> Problem details
Repeat the data below in full and exactly.

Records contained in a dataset
——

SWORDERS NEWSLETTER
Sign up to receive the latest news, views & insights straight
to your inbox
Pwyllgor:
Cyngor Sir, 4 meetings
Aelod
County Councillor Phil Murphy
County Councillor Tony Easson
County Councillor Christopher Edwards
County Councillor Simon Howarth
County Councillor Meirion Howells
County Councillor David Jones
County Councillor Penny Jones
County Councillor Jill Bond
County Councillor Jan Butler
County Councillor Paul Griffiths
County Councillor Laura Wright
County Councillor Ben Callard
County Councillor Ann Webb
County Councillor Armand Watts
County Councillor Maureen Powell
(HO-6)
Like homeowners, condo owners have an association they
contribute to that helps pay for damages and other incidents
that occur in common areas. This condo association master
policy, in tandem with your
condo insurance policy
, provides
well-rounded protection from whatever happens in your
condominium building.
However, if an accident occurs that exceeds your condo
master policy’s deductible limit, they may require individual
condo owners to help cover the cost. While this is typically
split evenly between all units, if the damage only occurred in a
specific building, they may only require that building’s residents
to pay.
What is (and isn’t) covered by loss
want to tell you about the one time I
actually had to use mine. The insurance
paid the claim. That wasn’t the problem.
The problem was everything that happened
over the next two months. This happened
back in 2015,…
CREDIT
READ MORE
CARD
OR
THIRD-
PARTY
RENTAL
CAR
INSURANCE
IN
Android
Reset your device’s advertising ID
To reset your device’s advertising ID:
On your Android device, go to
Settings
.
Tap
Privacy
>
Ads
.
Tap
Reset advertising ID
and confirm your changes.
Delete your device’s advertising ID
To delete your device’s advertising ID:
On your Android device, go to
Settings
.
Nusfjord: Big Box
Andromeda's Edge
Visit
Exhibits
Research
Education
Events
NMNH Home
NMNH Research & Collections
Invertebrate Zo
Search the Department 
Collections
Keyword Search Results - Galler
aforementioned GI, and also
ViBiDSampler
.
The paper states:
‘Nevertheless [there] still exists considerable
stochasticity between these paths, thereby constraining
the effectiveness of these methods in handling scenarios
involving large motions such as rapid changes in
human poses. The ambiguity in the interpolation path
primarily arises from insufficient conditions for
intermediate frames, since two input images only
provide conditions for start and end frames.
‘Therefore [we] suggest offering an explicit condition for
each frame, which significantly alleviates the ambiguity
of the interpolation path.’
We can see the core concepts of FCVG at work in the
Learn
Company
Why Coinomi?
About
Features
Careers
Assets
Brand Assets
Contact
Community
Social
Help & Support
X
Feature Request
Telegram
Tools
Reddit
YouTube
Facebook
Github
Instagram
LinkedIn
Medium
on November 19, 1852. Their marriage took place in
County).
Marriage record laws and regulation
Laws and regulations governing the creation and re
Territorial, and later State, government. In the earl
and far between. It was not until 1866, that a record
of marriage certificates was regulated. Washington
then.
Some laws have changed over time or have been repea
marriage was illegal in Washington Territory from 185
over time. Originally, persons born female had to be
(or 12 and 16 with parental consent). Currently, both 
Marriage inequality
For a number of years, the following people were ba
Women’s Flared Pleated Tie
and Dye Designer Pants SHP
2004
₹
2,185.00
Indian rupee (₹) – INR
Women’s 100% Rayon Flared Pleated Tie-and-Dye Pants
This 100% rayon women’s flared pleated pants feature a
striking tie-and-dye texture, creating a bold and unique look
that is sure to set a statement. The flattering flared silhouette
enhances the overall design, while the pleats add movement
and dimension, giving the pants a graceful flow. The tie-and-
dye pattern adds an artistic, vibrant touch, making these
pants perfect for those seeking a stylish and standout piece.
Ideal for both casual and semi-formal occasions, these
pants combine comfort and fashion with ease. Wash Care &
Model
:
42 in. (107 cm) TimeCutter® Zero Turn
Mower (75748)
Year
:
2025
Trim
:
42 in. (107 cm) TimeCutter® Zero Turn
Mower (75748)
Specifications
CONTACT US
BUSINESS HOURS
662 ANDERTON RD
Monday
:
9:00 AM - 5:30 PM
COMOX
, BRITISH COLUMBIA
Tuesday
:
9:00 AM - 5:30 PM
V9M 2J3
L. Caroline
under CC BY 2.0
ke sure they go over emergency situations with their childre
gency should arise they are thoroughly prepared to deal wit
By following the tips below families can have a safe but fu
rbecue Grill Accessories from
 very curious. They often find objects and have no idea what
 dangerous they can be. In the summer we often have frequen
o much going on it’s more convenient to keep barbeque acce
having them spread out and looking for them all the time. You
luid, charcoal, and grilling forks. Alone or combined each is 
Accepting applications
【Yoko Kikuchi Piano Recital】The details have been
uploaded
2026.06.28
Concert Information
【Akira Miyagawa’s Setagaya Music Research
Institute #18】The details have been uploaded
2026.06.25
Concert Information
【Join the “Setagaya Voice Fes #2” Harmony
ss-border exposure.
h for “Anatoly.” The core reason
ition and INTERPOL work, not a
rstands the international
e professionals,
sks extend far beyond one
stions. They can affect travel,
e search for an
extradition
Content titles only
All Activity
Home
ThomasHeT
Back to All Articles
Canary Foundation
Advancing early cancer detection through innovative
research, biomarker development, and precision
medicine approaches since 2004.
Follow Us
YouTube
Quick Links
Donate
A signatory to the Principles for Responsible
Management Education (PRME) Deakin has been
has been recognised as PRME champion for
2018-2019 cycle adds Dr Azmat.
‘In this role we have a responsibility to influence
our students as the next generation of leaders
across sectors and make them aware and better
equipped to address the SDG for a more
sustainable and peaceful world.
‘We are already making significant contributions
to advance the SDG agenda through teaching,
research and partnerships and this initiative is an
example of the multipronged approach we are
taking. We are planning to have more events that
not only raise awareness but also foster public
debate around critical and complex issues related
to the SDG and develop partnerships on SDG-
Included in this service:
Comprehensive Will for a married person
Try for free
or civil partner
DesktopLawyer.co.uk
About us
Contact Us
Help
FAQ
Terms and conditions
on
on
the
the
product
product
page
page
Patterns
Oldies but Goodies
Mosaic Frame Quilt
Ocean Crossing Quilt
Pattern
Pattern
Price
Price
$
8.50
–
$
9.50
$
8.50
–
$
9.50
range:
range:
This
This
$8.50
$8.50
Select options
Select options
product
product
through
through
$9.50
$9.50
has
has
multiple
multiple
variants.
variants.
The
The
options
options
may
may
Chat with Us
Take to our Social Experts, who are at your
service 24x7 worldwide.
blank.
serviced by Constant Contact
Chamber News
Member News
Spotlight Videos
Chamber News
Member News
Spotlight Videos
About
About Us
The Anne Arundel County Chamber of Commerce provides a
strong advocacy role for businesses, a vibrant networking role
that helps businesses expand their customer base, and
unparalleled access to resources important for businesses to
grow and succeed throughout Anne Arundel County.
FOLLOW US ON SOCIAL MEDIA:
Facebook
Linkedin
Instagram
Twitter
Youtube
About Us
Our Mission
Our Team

——

> Response area
SWORDERS NEWSLETTER
Sign up to receive the latest news, views & insights straight
to your inbox
Pwyllgor:
Cyngor Sir, 4 meetings
Aelod
County Councillor Phil Murphy
County Councillor Tony Easson
County Councillor Christopher Edwards
County Councillor Simon Howarth
County Councillor Meirion Howells
County Councillor David Jones
County Councillor Penny Jones
County Councillor Jill Bond
County Councillor Jan Butler
County Councillor Paul Griffiths
County Councillor Laura Wright
County Councillor Ben Callard
County Councillor Ann Webb
County Councillor Armand Watts
County Councillor Maureen Powell
(HO-6)
Like homeowners, condo owners have an association they
contribute to that helps pay for damages and other incidents
that occur in common areas. This condo association master
policy, in tandem with your
condo insurance policy
, provides
well-rounded protection from whatever happens in your
condominium building.
However, if an accident occurs that exceeds your condo
master policy’s deductible limit, they may require individual
condo owners to help cover the cost. While this is typically
split evenly between all units, if the damage only occurred in a
specific building, they may only require that building’s residents
to pay.
What is (and isn’t) covered by loss
want to tell you about the one time I
actually had to use mine. The insurance
paid the claim. That wasn’t the problem.
The problem was everything that happened
over the next two months. This happened
back in 2015,…
CREDIT
READ MORE
CARD
OR
THIRD-
PARTY
RENTAL
CAR
INSURANCE
IN
Android
Reset your device’s advertising ID
To reset your device’s advertising ID:
On your Android device, go to
Settings
.
Tap
Privacy
>
Ads
.
Tap
Reset advertising ID
and confirm your changes.
Delete your device’s advertising ID
To delete your device’s advertising ID:
On your Android device, go to
Settings
.
Nusfjord: Big Box
Andromeda's Edge
Visit
Exhibits
Research
Education
Events
NMNH Home
NMNH Research & Collections
Invertebrate Zo
Search the Department 
Collections
Keyword Search Results - Galler
aforementioned GI, and also
ViBiDSampler
.
The paper states:
‘Nevertheless [there] still exists considerable
stochasticity between these paths, thereby constraining
the effectiveness of these methods in handling scenarios
involving large motions such as rapid changes in
human poses. The ambiguity in the interpolation path
primarily arises from insufficient conditions for
intermediate frames, since two input images only
provide conditions for start and end frames.
‘Therefore [we] suggest offering an explicit condition for
each frame, which significantly alleviates the ambiguity
of the interpolation path.’
We can see the core concepts of FCVG at work in the
Learn
Company
Why Coinomi?
About
Features
Careers
Assets
Brand Assets
Contact
Community
Social
Help & Support
X
Feature Request
Telegram
Tools
Reddit
YouTube
Facebook
Github
Instagram
LinkedIn
Medium
on November 19, 1852. Their marriage took place in
County).
Marriage record laws and regulation
Laws and regulations governing the creation and re
Territorial, and later State, government. In the earl
and far between. It was not until 1866, that a record
of marriage certificates was regulated. Washington
then.
Some laws have changed over time or have been repea
marriage was illegal in Washington Territory from 185
over time. Originally, persons born female had to be
(or 12 and 16 with parental consent). Currently, both 
Marriage inequality
For a number of years, the following people were ba
Women’s Flared Pleated Tie
and Dye Designer Pants SHP
2004
₹
2,185.00
Indian rupee (₹) – INR
Women’s 100% Rayon Flared Pleated Tie-and-Dye Pants
This 100% rayon women’s flared pleated pants feature a
striking tie-and-dye texture, creating a bold and unique look
that is sure to set a statement. The flattering flared silhouette
enhances the overall design, while the pleats add movement
and dimension, giving the pants a graceful flow. The tie-and-
dye pattern adds an artistic, vibrant touch, making these
pants perfect for those seeking a stylish and standout piece.
Ideal for both casual and semi-formal occasions, these
pants combine comfort and fashion with ease. Wash Care &
Model
:
42 in. (107 cm) TimeCutter® Zero Turn
Mower (75748)
Year
:
2025
Trim
:
42 in. (107 cm) TimeCutter® Zero Turn
Mower (75748)
Specifications
CONTACT US
BUSINESS HOURS
662 ANDERTON RD
Monday
:
9:00 AM - 5:30 PM
COMOX
, BRITISH COLUMBIA
Tuesday
:
9:00 AM - 5:30 PM
V9M 2J3
L. Caroline
under CC BY 2.0
ke sure they go over emergency situations with their childre
gency should arise they are thoroughly prepared to deal wit
By following the tips below families can have a safe but fu
rbecue Grill Accessories from
 very curious. They often find objects and have no idea what
 dangerous they can be. In the summer we often have frequen
o much going on it’s more convenient to keep barbeque acce
having them spread out and looking for them all the time. You
luid, charcoal, and grilling forks. Alone or combined each is 
Accepting applications
【Yoko Kikuchi Piano Recital】The details have been
uploaded
2026.06.28
Concert Information
【Akira Miyagawa’s Setagaya Music Research
Institute #18】The details have been uploaded
2026.06.25
Concert Information
【Join the “Setagaya Voice Fes #2” Harmony
ss-border exposure.
h for “Anatoly.” The core reason
ition and INTERPOL work, not a
rstands the international
e professionals,
sks extend far beyond one
stions. They can affect travel,
e search for an
extradition
Content titles only
All Activity
Home
ThomasHeT
Back to All Articles
Canary Foundation
Advancing early cancer detection through innovative
research, biomarker development, and precision
medicine approaches since 2004.
Follow Us
YouTube
Quick Links
Donate
A signatory to the Principles for Responsible
Management Education (PRME) Deakin has been
has been recognised as PRME champion for
2018-2019 cycle adds Dr Azmat.
‘In this role we have a responsibility to influence
our students as the next generation of leaders
across sectors and make them aware and better
equipped to address the SDG for a more
sustainable and peaceful world.
‘We are already making significant contributions
to advance the SDG agenda through teaching,
research and partnerships and this initiative is an
example of the multipronged approach we are
taking. We are planning to have more events that
not only raise awareness but also foster public
debate around critical and complex issues related
to the SDG and develop partnerships on SDG-
Included in this service:
Comprehensive Will for a married person
Try for free
or civil partner
DesktopLawyer.co.uk
About us
Contact Us
Help
FAQ
Terms and conditions
on
on
the
the
product
product
page
page
Patterns
Oldies but Goodies
Mosaic Frame Quilt
Ocean Crossing Quilt
Pattern
Pattern
Price
Price
$
8.50
–
$
9.50
$
8.50
–
$
9.50
range:
range:
This
This
$8.50
$8.50
Select options
Select options
product
product
through
through
$9.50
$9.50
has
has
multiple
multiple
variants.
variants.
The
The
options
options
may
may
Chat with Us
Take to our Social Experts, who are at your
service 24x7 worldwide.
blank.
serviced by Constant Contact
Chamber News
Member News
Spotlight Videos
Chamber News
Member News
Spotlight Videos
About
About Us
The Anne Arundel County Chamber of Commerce provides a
strong advocacy role for businesses, a vibrant networking role
that helps businesses expand their customer base, and
unparalleled access to resources important for businesses to
grow and succeed throughout Anne Arundel County.
FOLLOW US ON SOCIAL MEDIA:
Facebook
Linkedin
Instagram
Twitter
Youtube
About Us
Our Mission
Our Team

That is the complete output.